Before the current rules were put into place, it was possible to arrive in Mexico on a tourist visa, find a job, and with the help of your new employer deal with the trámites for getting a work visa in Mexico. Once the rules changed, the procedure that ojos outlines is what the current procedure entails. In fact, when the rules changed many of the language schools and less-prestigious private schools for children and universities were a bit flummoxed by them and didn't know how to handle hiring foreign teachers, whether they were already in the country or were still living abroad. A friend of mine started a successful business helping them to deal with the new situation.


----------



## xolo (May 25, 2014)

Ojos, you should cite the very famous quote that is your signature (not a Mexican poet, BTW).

I haunt several Spanish-language Facebook groups, including for language schools in my area (not Mexico City though). The teachers of English (not Spanish) complain about some of the schools paying the equivalent of $2-3 an hour and the required extended hours at no pay.


----------



## Isla Verde (Oct 19, 2011)

xolo said:


> Ojos, you should cite the very famous quote that is your signature (not a Mexican poet, BTW).


I'm sure that Ojos knows that the source of her signature quotation is the very famous (and wonderful) Spanish poet Antonio Machado. 

https://www.poetryfoundation.org/po...ww.poetryfoundation.org/poets/antonio-machado


----------



## xolo (May 25, 2014)

I wasn't asking if she knew who the author was, I'm sure she does, I was suggesting she should cite the source.


----------



## Isla Verde (Oct 19, 2011)

xolo said:


> I wasn't asking if she knew who the author was, I'm sure she does, I was suggesting she should cite the source.


The fact that you mentioned that the author not Mexican suggested to me that you thought she might not know who the author was.


----------



## Ryno87 (Aug 9, 2018)

Hi thanks for your everyone’s response and info. From what i had read online, many said that it wasn’t able to be done without having a employer in Mexico. Since I do not have a job yet, i was hoping and praying that that there was another way around that or an updated process that make things easier. Currently at the airport headed to CDMX and my first step is to get settled and in search of an English teaching job or other opportunities for worK. I already have a place to stay and resume in hand. I did do the TEFL cert. 

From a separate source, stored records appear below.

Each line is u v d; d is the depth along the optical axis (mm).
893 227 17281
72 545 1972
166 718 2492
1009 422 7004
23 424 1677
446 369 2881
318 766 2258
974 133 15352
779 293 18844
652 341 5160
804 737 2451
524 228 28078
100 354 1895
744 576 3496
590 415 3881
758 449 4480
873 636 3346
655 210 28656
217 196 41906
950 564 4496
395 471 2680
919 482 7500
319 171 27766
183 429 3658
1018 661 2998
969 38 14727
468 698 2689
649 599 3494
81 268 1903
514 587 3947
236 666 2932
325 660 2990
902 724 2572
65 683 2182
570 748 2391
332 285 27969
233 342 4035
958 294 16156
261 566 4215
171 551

About me. 31 hispanic guy from Texas. I do speak some Spanish but id say its more Tex - mex. my decision to move came after 8 years of working as a nurse and looking for adventure, growth, culture and just simple something else.


----------



## RVGRINGO (May 16, 2007)

Ryno87,
There is no other way. Do not attempt to work, no matter what the employer claims, until you have taken his job offer, along with his INM approval to hire foreigners, back to the USA and to a Mexican Consulate to apply for a residence visa. Then, you MUST return to Mexico, visit INM with the approval, and start the process of getting the actual Residente Temporal Visa with the lucrativa endorsement for the specific job offered. Then, you can start wolrking. Any change of job or work location will also require a visit to INM for their approval.
Many English teaching jobs may be offered for small pay under the table. Do not take that chance, as you can be deported. Such schools are also notorious folr having you teach just a few classes, but having you stay on campus all day, etc. Some will claim they can get you a visa, but they cannot. Insist on seeing their INM approval with the job offer and details.
Buena suerte.


----------



## mattoleriver (Oct 21, 2011)

Ryno87 said:


> ...About me. 31 hispanic guy from Texas....


If your hispanic roots lead back to Mexico (parents, grandparents) you may be eligile for Mexican citizenship which would be significant. I don't know any of the particulars but it might be something for you to check into if you qualify.


----------



## RVGRINGO (May 16, 2007)

Very true.
If you are the offspring of a Mexican parent, *and can prove it*. You may take their birth certificates, etc., along with your own, to the Mexican consulate and apply for citizenship. If granted, you can then apply to them for your Mexican passport.
Once done, you will use your Mexican passport to enter Mexico, and your USA passport to re-enter the USA. In Mexico, you will need to get other documents, like CURP, RFC, INE, etc., and then you will be able to work to your heart's delight, and even vote.


----------